Saturday, November 17

Dear Mr A,

I love your email! The honesty is refreshing and I’m very inspired by your comments to study the restructuring issue more carefully.

Truth is that I don’t know enough about it at the moment but have been led to believe that every state will benefit ultimately. Some economic experts say that weak states will become stronger because of restructuring, while richer states like mine, Rivers, will fly higher.

And I’m wondering whether the fear of ceasing to be so dependent on federal allocations isn’t like someone on crutches who can walk unaided if he tries harder refusing to let go of his crutches because he has persuaded himself that he will collapse without them?

But I guess that we will need massive mindset and behavioural changes to turn anything we do into a productive activity, whether we stick with the status quo or embrace a new modus operandi. I used to make this point when I was a member of the Presidential Oil and Gas Sector Reform Implementation Committee.

My colleagues would excitedly say that if the reforms we were recommending were established, the Nigerian oil industry would be transformed. I was more sceptical and used to say that nothing would change if the same old crooks continued to be in charge. In other words, restructuring will not solve any problems unless it is managed by sincere and capable people. And, by the way, if restructuring will seriously undermine northern states, why are some northern leaders like Tambuwal in favour of it?

Monday, November 18

Thanks Donu. Good Morning.

I agree with you totally on all points, especially with regards to change of mindset which in my opinion is one of the failures of leadership.

It is good and worthwhile to probe into the subject, but I assure you that your first disappointment will be in the definition. So, whilst we use the word ‘restructuring’ it actually connotes different things for different people, depending on occasion, convenience, motive , political persuasion and religious leaning.

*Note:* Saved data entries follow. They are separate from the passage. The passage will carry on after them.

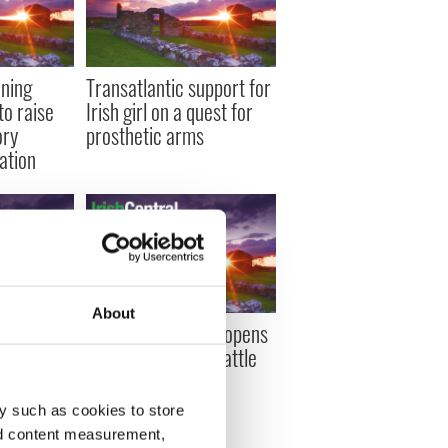
nning
Transatlantic support for
to raise
Irish girl on a quest for
ory
prosthetic arms
ation
About
st two
Former rugby star opens
e disease
up about his own battle
he full
with depression
y such as cookies to store
nd content measurement,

The devil in the detail is actually ‘Resource Control’ – the position of the genuine agitators of restructuring i.e The Niger Deltans.

Another group is disenchanted with the inequality of governance in the polity. They argue that the Nigerian state is structured in a manner that gives undue advantage to a particular section in terms of benefit distribution. This is one argument for restructuring.

Some other proponents see restructuring from the point of view of homogeneity. I describe this group as ethnic champions! They believe economic prosperity can be better attained through identification, language and tribe. And I guess this is the concept that is canvassed by Biafra activists, my elders in Afenifere and other social-cultural fraternities.

But if homogeneity is so great, why is there internal strife between Ife and Modakeke in Osun State and Urhobo, Ijaw and Tsekiri in the Niger Delta, to mention a few.

Whilst the younger ones have moved on to a global village without barriers via technology and specifically social media, our old men and largely unenlightened citizens are occupied with territorial partitioning in 21st century.

Some other groups see restructuring from the prism of religious leaning. They attempt to rationalize a nexus between religion, geographical location, tribe and system of government.

The restructuring discourse is all muddled together to create a vague concept subjected to unlimited meanings and interpretations. But I think this is what makes it an interesting research item.

Ordinarily, restructuring shouldn’t undermine the Northern states, but the effort that is required to achieve self-reliance after decades of laxity is indeed a daunting task. If you suddenly remove the feeding bottle, you will immediately create serious economic and humanitarian problems in specific zones (an elongated programme for self-discovery and economic empowerment may be designed as a cushion for most affected zones, as a suggestion).

Donu, pls don’t take seriously what politicians say on restructuring. These things are better discussed with serious minds. The governor of my state at some point also argued in favour of restructuring, but I don’t know which kind of restructuring these governors are talking about!